Paul Cheston, Evening Standard (London), May 9

A child accused of witchcraft by her aunt was tortured, tied up in a laundry bag and almost thrown into a river to drown, the Old Bailey heard today.

The aunt changed her mind when she realised that under British law she would be jailed for murder, the court heard.

The 39-year-old — who, like the child, cannot be named for legal reasons — and Sita Kisanga, 35, deny conspiracy to murder and child cruelty between August 2002 and January last year. The two women lived with the eight-yearold in Finsbury Park.

The aunt and child came to Britain from Angola in 2002. Patricia May, prosecuting, said that when she arrived the aunt claimed to be the girl’s mother — but the girl’s parents are thought to be dead. Ms May said the girl began to be mistreated “when Kisanga’s son accused her of . . . going out at night using witchcraft to harm household members”.

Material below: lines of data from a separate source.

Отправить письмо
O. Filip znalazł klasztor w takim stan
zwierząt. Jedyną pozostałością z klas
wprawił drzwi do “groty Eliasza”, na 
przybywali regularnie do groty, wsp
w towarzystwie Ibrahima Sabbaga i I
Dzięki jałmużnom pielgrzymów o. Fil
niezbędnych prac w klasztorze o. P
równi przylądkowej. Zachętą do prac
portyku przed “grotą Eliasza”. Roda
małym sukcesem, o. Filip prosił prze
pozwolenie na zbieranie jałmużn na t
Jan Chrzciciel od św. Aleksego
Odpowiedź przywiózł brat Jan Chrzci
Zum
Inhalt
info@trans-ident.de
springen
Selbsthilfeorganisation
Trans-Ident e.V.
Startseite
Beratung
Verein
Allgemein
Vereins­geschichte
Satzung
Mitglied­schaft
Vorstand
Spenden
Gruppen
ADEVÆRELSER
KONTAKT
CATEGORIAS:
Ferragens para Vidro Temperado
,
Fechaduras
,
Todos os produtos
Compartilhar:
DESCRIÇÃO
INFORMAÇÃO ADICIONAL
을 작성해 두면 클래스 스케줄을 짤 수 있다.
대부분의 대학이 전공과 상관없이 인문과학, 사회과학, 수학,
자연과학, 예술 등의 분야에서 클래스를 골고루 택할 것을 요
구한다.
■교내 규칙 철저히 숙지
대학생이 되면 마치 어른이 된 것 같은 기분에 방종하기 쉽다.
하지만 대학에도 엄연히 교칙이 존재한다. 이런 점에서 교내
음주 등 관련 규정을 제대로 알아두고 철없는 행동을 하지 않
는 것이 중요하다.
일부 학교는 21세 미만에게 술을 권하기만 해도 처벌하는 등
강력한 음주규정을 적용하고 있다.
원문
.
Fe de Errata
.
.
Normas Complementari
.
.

Chilli peppers were rubbed into the girl’s eyes, she was beaten with a belt, cut with a knife and starved, the court heard.

Mrs May said there was “an agreement between the aunt and Kisanga to do away with [the girl] by putting her in a laundry bag and throwing her in the river close to Kisanga’s home.” She would have died, the jury heard, but for the intervention of Kisanga’s brother Sebastian Pinto. Ms May said: “He came around when the girl was about to be thrown in, and advised against doing so on the grounds that if they did . . . they would go to prison.”

Pinto, 33, and his girlfriend Kiwonde Kiese, 21, both of Hackney, deny aiding and abetting child cruelty. The case continues.